If a record contains a picture, leave the picture out and reproduce everything else exactly.

++++++++++

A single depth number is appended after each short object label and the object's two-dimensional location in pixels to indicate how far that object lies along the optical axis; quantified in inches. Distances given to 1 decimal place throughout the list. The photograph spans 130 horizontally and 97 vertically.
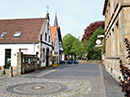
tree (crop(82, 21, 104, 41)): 1750.5
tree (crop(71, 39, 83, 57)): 1769.2
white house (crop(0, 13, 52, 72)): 769.6
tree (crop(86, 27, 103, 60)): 1583.3
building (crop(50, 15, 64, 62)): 1250.0
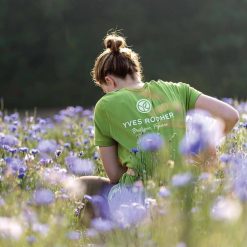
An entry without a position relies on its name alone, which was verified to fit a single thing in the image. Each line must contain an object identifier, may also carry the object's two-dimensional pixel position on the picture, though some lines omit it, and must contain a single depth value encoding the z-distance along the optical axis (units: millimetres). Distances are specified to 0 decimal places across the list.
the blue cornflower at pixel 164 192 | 4805
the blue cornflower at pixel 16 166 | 6218
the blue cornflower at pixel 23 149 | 8117
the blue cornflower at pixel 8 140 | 8522
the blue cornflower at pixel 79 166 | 6843
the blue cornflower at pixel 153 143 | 5367
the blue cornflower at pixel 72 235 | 4600
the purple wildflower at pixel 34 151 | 8242
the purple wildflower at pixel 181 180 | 4616
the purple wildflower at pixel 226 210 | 4270
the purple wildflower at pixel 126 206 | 4637
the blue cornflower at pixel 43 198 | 4758
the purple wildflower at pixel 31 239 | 4426
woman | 6715
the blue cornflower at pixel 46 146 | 6623
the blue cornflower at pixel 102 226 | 4586
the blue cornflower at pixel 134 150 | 6452
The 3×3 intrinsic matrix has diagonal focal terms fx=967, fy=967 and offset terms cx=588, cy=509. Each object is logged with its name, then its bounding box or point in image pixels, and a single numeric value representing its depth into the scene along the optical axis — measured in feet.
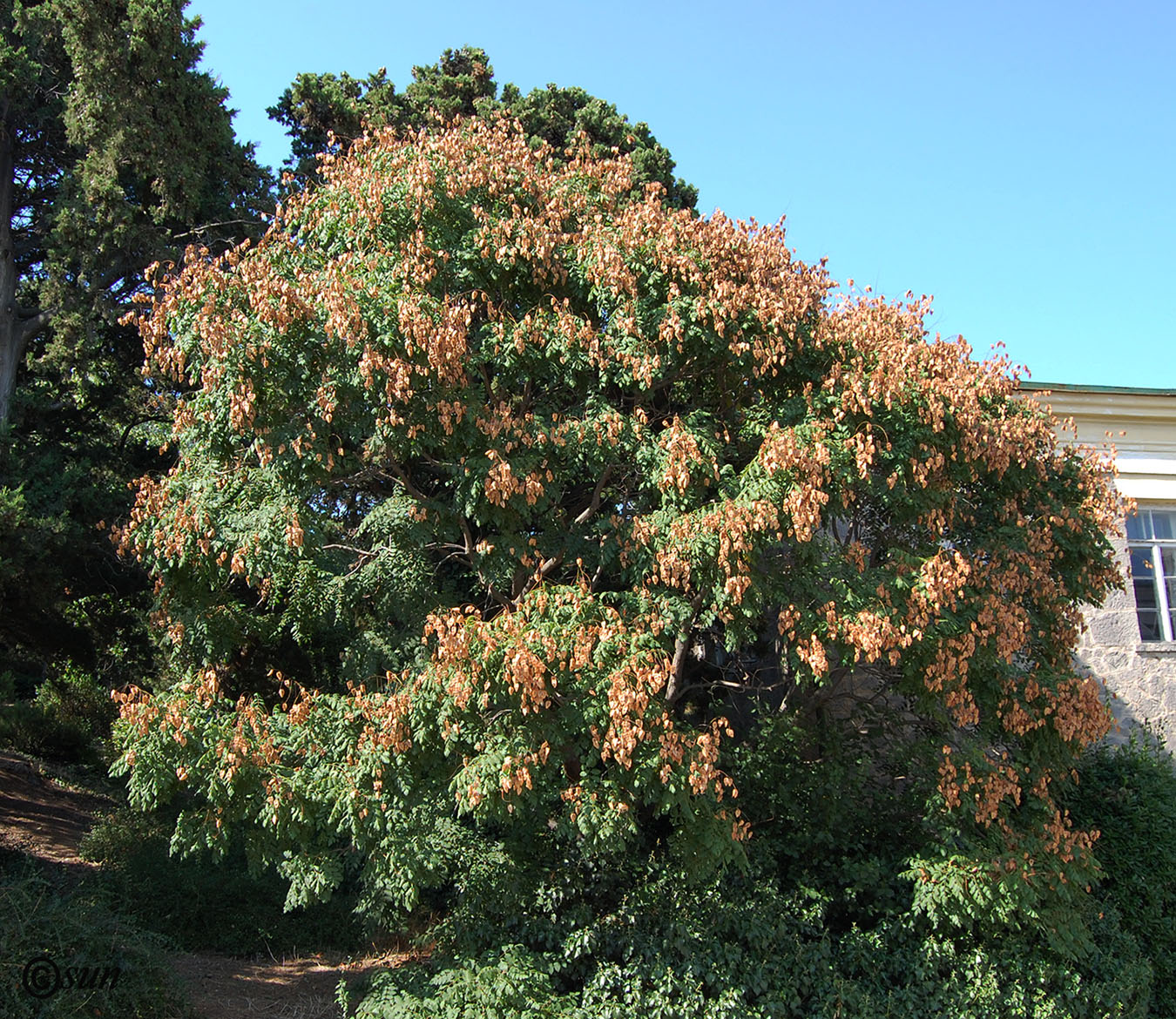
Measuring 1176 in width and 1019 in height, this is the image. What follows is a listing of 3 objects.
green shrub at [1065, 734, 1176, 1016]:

++++++++++

- _Task solution_
A single depth number is appended after each short object label and the object's two-dimensional location in pixels to indicate how far that object lies along the optical axis; quantified in inches. Distances given to 1 decimal place throughout the list. The photograph spans 130 horizontally and 97 vertically.
tree (crop(82, 21, 104, 41)): 1750.5
tree (crop(71, 39, 83, 57)): 1769.2
white house (crop(0, 13, 52, 72)): 769.6
tree (crop(86, 27, 103, 60)): 1583.3
building (crop(50, 15, 64, 62)): 1250.0
An entry without a position relies on its name alone, which was verified to fit a single thing in the image. Each line must contain an object identifier, may also carry the object's two-dimensional pixel position on the picture, though some lines omit it, and must contain a single depth value encoding the z-distance along the optical axis (units: millimetres). Distances are specified to 0 decimal places across the list.
the blue cornflower at pixel 164 192 | 4805
the blue cornflower at pixel 16 166 | 6218
the blue cornflower at pixel 23 149 | 8117
the blue cornflower at pixel 8 140 | 8522
the blue cornflower at pixel 79 166 | 6843
the blue cornflower at pixel 153 143 | 5367
the blue cornflower at pixel 72 235 | 4600
the purple wildflower at pixel 34 151 | 8242
the purple wildflower at pixel 181 180 | 4616
the purple wildflower at pixel 226 210 | 4270
the purple wildflower at pixel 126 206 | 4637
the blue cornflower at pixel 43 198 | 4758
the purple wildflower at pixel 31 239 | 4426
woman | 6715
the blue cornflower at pixel 46 146 | 6623
the blue cornflower at pixel 102 226 | 4586
the blue cornflower at pixel 134 150 | 6452
The 3×3 intrinsic matrix has diagonal focal terms fx=967, fy=967 and offset terms cx=588, cy=509. Each object is logged with its name, then its bounding box or point in image pixels, and a single numeric value representing its depth into the scene along the optical axis — measured in feet.
Measuring 1176 in width and 1019 in height, this is the image. What follows is a listing of 3 objects.
green shrub at [1065, 734, 1176, 1016]:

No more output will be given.